Exercise requirements:
Rewrite the listing from its start through the line containing "Информмация, размещенная на", changing "Sunset" to "Dusk" and leaving everything else unchanged. Leave the pictures out of your answer.
════════════════
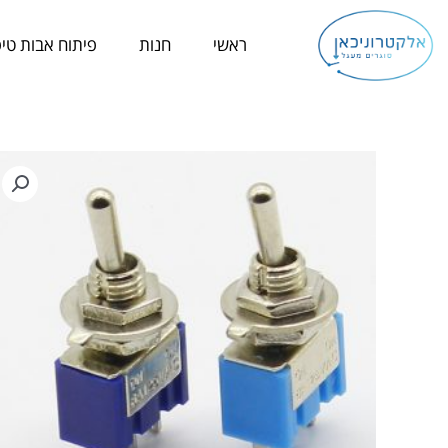
ילוג
תוכן
ראשי
חנות
פיתוח אבות טיפ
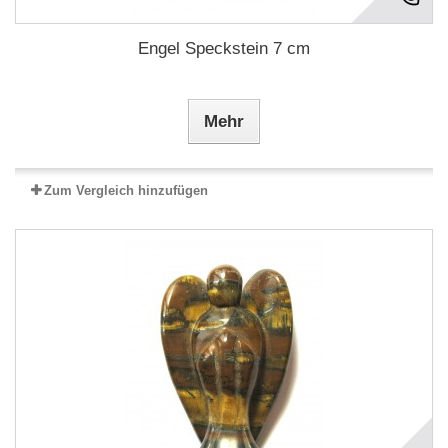
Engel Speckstein 7 cm
Mehr
Zum Vergleich hinzufügen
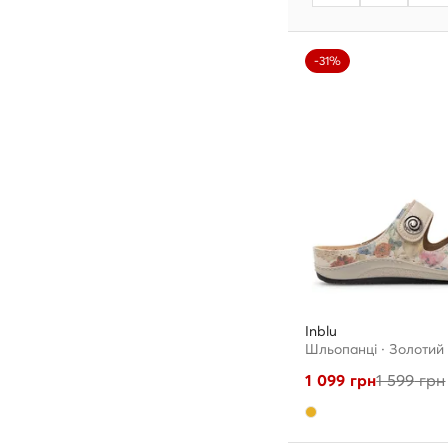
-31%
Inblu
Шльопанці · Золотий
1 099
грн
1 599
грн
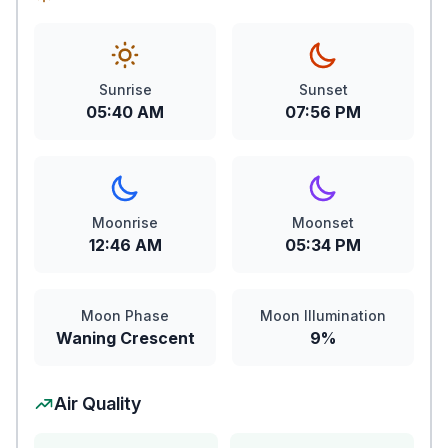
Sunrise
Sunset
05:40 AM
07:56 PM
Moonrise
Moonset
12:46 AM
05:34 PM
Moon Phase
Moon Illumination
Waning Crescent
9%
Air Quality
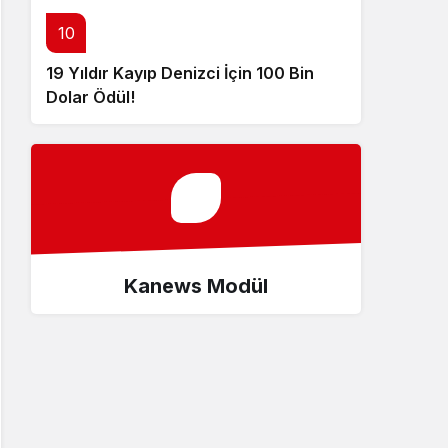
10
19 Yıldır Kayıp Denizci İçin 100 Bin
Dolar Ödül!
Kanews Modül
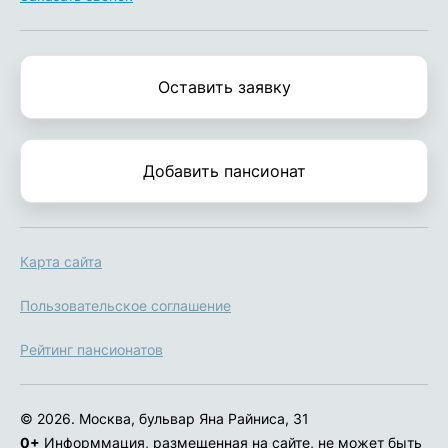
Оставить заявку
Добавить пансионат
Карта сайта
Пользовательское соглашение
Рейтинг пансионатов
© 2026. Москва, бульвар Яна Райниса, 31
0+
Информмация, размещенная на сайте, не может быть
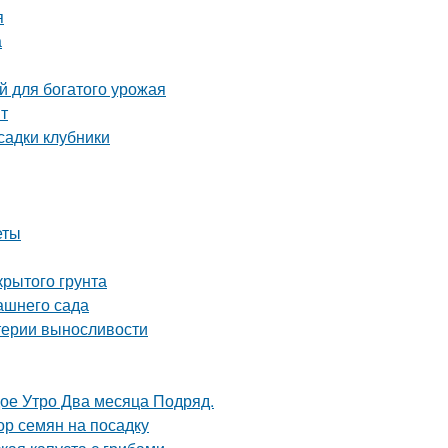
я
а
й для богатого урожая
нт
садки клубники
еты
крытого грунта
ашнего сада
итерии выносливости
дое Утро Два месяца Подряд.
ор семян на посадку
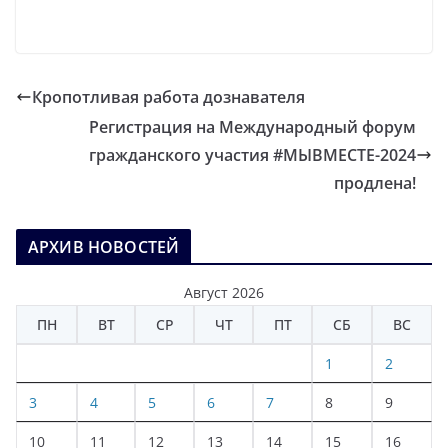
Кропотливая работа дознавателя
Регистрация на Международный форум
гражданского участия #МЫВМЕСТЕ-2024
продлена!
АРХИВ НОВОСТЕЙ
Август 2026
ПН
ВТ
СР
ЧТ
ПТ
СБ
ВС
1
2
3
4
5
6
7
8
9
10
11
12
13
14
15
16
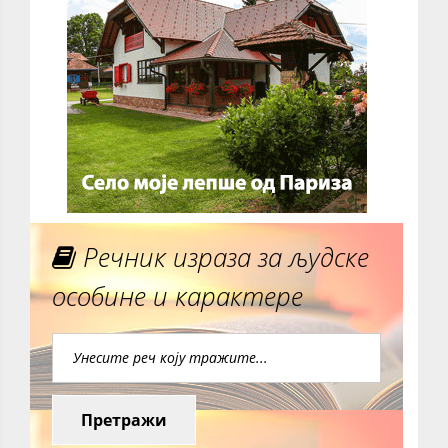
Речник израза за људске
особине и карактере
Претражи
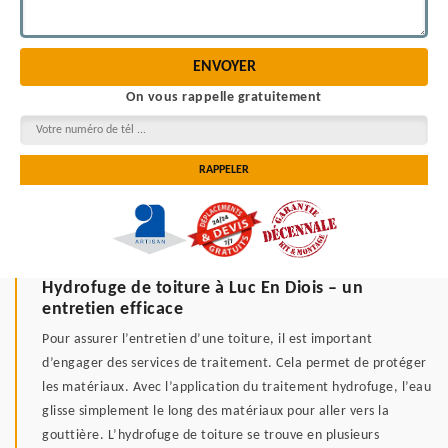
On vous rappelle gratuitement
Hydrofuge de toiture à Luc En Diois – un
entretien efficace
Pour assurer l’entretien d’une toiture, il est important
d’engager des services de traitement. Cela permet de protéger
les matériaux. Avec l’application du traitement hydrofuge, l’eau
glisse simplement le long des matériaux pour aller vers la
gouttière. L’hydrofuge de toiture se trouve en plusieurs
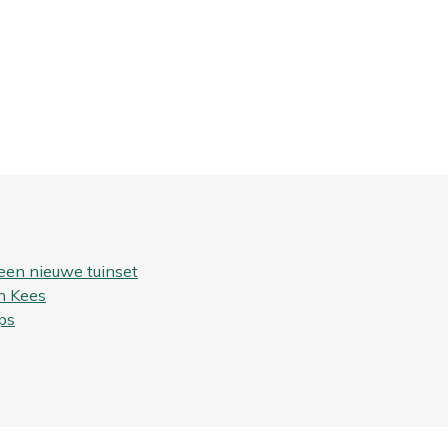
een nieuwe tuinset
n Kees
ps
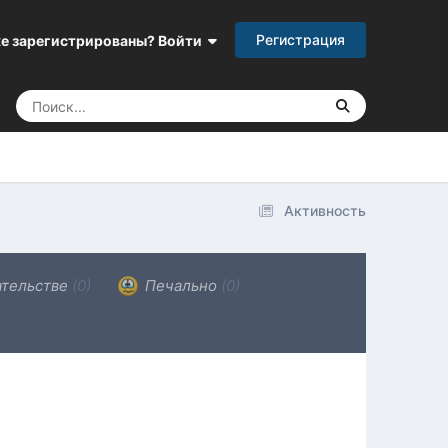
Регистрация
е зарегистрированы? Войти
Активность
ательстве
(0)
Печально
(0)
════════════════
Task output:
ילוג
תוכן
ראשי
חנות
פיתוח אבות טיפ
Engel Speckstein 7 cm
Mehr
Zum Vergleich hinzufügen
-31%
Inblu
Шльопанці · Золотий
1 099
грн
1 599
грн
Sunrise
Dusk
05:40 AM
07:56 PM
Moonrise
Moonset
12:46 AM
05:34 PM
Moon Phase
Moon Illumination
Waning Crescent
9%
Air Quality
10
19 Yıldır Kayıp Denizci İçin 100 Bin
Dolar Ödül!
Kanews Modül
Оставить заявку
Добавить пансионат
Карта сайта
Пользовательское соглашение
Рейтинг пансионатов
© 2026. Москва, бульвар Яна Райниса, 31
0+
Информмация, размещенная на сайте, не может быть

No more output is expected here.